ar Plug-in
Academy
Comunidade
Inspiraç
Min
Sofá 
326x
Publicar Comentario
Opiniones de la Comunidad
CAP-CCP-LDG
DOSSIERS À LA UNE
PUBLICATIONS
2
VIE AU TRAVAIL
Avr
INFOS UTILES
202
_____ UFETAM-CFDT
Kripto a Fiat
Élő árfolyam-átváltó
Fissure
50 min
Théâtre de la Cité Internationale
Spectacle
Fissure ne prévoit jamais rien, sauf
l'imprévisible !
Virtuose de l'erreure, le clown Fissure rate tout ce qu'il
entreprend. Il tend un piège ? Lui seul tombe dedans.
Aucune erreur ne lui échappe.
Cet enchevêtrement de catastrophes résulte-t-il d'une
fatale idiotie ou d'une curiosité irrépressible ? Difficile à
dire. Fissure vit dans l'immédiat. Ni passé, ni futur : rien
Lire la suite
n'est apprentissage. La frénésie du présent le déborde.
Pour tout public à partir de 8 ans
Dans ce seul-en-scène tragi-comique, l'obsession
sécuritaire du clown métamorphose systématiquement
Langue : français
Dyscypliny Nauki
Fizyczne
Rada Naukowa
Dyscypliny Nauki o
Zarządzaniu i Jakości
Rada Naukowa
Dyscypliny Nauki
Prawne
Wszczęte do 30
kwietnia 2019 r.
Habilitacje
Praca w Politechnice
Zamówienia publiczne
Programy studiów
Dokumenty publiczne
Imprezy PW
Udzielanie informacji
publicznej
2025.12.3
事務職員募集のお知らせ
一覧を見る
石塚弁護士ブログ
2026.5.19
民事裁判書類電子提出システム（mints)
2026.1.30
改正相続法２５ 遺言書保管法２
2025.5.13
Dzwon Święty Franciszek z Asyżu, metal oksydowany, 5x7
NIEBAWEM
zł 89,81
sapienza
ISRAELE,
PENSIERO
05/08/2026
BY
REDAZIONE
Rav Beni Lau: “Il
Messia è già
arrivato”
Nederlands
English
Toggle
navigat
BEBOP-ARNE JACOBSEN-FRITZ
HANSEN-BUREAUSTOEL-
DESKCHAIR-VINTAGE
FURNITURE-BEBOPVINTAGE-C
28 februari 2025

§ §

Can you return all of the rows above word for word, keeping every line and its order unchanged?

ar Plug-in
Academy
Comunidade
Inspiraç
Min
Sofá 
326x
Publicar Comentario
Opiniones de la Comunidad
CAP-CCP-LDG
DOSSIERS À LA UNE
PUBLICATIONS
2
VIE AU TRAVAIL
Avr
INFOS UTILES
202
_____ UFETAM-CFDT
Kripto a Fiat
Élő árfolyam-átváltó
Fissure
50 min
Théâtre de la Cité Internationale
Spectacle
Fissure ne prévoit jamais rien, sauf
l'imprévisible !
Virtuose de l'erreure, le clown Fissure rate tout ce qu'il
entreprend. Il tend un piège ? Lui seul tombe dedans.
Aucune erreur ne lui échappe.
Cet enchevêtrement de catastrophes résulte-t-il d'une
fatale idiotie ou d'une curiosité irrépressible ? Difficile à
dire. Fissure vit dans l'immédiat. Ni passé, ni futur : rien
Lire la suite
n'est apprentissage. La frénésie du présent le déborde.
Pour tout public à partir de 8 ans
Dans ce seul-en-scène tragi-comique, l'obsession
sécuritaire du clown métamorphose systématiquement
Langue : français
Dyscypliny Nauki
Fizyczne
Rada Naukowa
Dyscypliny Nauki o
Zarządzaniu i Jakości
Rada Naukowa
Dyscypliny Nauki
Prawne
Wszczęte do 30
kwietnia 2019 r.
Habilitacje
Praca w Politechnice
Zamówienia publiczne
Programy studiów
Dokumenty publiczne
Imprezy PW
Udzielanie informacji
publicznej
2025.12.3
事務職員募集のお知らせ
一覧を見る
石塚弁護士ブログ
2026.5.19
民事裁判書類電子提出システム（mints)
2026.1.30
改正相続法２５ 遺言書保管法２
2025.5.13
Dzwon Święty Franciszek z Asyżu, metal oksydowany, 5x7
NIEBAWEM
zł 89,81
sapienza
ISRAELE,
PENSIERO
05/08/2026
BY
REDAZIONE
Rav Beni Lau: “Il
Messia è già
arrivato”
Nederlands
English
Toggle
navigat
BEBOP-ARNE JACOBSEN-FRITZ
HANSEN-BUREAUSTOEL-
DESKCHAIR-VINTAGE
FURNITURE-BEBOPVINTAGE-C
28 februari 2025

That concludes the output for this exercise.